__TASK INPUT__.
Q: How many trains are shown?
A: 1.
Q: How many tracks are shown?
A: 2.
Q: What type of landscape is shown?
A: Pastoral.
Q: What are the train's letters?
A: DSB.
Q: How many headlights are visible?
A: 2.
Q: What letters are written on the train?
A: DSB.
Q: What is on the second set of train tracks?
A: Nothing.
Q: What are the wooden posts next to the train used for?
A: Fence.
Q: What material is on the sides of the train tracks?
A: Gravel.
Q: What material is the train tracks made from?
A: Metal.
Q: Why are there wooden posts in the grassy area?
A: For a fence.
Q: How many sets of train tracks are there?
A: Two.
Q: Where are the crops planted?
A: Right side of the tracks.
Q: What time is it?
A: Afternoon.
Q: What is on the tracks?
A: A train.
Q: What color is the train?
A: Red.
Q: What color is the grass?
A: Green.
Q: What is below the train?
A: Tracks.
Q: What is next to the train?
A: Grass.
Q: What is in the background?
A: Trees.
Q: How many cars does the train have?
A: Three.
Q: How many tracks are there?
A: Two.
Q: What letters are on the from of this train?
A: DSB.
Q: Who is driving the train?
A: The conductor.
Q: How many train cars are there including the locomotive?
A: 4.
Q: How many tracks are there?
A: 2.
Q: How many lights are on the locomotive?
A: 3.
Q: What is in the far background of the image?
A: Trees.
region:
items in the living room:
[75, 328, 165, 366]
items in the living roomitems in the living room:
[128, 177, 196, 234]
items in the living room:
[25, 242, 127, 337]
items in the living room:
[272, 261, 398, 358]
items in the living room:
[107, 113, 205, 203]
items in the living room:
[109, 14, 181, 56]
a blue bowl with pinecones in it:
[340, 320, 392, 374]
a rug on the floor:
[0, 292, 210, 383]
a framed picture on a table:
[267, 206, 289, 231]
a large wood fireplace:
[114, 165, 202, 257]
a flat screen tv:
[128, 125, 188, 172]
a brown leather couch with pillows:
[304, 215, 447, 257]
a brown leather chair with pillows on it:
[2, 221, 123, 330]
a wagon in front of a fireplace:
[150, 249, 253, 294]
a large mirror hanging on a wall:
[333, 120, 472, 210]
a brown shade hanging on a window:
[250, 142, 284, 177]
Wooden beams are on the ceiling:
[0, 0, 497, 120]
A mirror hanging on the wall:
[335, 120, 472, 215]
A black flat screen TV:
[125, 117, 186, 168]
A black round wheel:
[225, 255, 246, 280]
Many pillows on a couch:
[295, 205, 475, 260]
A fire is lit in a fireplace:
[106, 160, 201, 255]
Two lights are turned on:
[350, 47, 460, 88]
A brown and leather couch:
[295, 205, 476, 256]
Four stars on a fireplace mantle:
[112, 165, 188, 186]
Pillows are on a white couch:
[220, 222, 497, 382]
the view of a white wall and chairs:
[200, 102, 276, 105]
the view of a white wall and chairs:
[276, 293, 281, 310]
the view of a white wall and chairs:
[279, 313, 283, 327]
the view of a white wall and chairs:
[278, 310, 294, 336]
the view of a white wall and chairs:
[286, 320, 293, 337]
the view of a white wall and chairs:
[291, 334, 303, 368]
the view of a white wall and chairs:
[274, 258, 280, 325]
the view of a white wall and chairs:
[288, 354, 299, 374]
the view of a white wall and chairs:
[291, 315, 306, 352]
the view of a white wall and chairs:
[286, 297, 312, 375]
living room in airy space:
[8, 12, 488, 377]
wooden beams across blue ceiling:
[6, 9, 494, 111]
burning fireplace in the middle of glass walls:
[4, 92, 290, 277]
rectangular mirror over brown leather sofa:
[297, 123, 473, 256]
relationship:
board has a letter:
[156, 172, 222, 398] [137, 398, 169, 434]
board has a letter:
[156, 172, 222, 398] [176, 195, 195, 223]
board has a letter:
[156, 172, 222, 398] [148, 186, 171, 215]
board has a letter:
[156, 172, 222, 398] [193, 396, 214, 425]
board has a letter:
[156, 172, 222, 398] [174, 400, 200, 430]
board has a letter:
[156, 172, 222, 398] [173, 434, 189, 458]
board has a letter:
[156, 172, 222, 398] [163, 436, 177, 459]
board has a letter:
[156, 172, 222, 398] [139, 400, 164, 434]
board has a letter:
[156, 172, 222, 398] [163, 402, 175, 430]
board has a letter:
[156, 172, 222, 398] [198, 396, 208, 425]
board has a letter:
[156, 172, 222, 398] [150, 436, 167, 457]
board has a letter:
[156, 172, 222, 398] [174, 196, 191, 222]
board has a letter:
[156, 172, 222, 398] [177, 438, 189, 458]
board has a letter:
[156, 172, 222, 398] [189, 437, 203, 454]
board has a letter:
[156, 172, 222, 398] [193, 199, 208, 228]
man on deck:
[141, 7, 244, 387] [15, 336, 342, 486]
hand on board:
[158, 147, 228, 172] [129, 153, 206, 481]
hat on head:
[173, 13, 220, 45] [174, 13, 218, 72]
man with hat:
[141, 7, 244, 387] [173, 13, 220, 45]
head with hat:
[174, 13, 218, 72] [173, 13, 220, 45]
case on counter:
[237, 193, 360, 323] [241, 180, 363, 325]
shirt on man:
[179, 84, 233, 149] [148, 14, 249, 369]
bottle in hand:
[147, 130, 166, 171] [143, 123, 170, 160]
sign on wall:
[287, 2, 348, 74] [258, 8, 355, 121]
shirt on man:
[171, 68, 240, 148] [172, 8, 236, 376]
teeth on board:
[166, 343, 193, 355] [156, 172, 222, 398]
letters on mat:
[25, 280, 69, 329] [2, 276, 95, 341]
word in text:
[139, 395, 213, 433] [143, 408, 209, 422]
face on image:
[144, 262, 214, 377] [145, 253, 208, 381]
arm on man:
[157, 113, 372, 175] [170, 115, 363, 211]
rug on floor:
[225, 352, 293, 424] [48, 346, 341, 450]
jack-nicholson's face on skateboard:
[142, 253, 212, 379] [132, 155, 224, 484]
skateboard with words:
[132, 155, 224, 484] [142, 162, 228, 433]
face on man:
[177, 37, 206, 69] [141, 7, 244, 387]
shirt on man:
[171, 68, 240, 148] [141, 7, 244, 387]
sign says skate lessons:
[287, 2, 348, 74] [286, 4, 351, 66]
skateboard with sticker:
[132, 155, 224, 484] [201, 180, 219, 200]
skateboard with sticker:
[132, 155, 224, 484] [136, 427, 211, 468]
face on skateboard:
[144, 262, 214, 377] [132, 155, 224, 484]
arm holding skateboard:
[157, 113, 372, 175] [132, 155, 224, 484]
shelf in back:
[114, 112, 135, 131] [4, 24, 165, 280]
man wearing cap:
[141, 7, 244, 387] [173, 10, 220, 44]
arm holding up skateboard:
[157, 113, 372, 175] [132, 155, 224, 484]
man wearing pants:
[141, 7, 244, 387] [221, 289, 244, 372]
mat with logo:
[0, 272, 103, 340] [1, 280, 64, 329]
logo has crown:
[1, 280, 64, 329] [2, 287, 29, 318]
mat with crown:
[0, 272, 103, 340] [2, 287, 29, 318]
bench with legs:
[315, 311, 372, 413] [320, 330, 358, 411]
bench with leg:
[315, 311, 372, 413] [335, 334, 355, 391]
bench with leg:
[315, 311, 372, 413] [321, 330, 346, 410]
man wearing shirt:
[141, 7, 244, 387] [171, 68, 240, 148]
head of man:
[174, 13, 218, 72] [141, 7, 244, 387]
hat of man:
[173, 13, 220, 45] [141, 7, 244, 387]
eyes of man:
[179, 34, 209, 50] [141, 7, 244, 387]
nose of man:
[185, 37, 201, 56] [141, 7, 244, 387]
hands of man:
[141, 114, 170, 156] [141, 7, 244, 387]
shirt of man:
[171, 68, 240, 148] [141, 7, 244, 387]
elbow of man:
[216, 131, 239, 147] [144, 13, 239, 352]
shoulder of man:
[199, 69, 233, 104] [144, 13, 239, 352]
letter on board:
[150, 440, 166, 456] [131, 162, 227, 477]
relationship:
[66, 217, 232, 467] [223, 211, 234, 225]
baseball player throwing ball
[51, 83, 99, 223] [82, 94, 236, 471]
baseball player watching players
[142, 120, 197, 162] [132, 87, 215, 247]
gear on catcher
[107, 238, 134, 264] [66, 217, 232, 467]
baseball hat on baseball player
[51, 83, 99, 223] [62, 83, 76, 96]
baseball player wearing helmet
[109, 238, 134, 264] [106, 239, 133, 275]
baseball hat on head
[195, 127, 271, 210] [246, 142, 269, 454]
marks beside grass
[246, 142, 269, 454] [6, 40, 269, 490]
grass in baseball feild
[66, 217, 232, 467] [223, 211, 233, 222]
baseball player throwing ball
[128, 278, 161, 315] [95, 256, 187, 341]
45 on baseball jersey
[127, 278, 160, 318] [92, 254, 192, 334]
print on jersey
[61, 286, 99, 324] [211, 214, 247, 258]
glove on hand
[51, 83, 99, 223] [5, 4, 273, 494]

__EXERCISE PROMPT__.
Quote the rows starting at the line that contains "Q: What is in the background?" and ending with the line that contains "A: The conductor.", both included.

__ANSWER TO THE PROBLEM__.
Q: What is in the background?
A: Trees.
Q: How many cars does the train have?
A: Three.
Q: How many tracks are there?
A: Two.
Q: What letters are on the from of this train?
A: DSB.
Q: Who is driving the train?
A: The conductor.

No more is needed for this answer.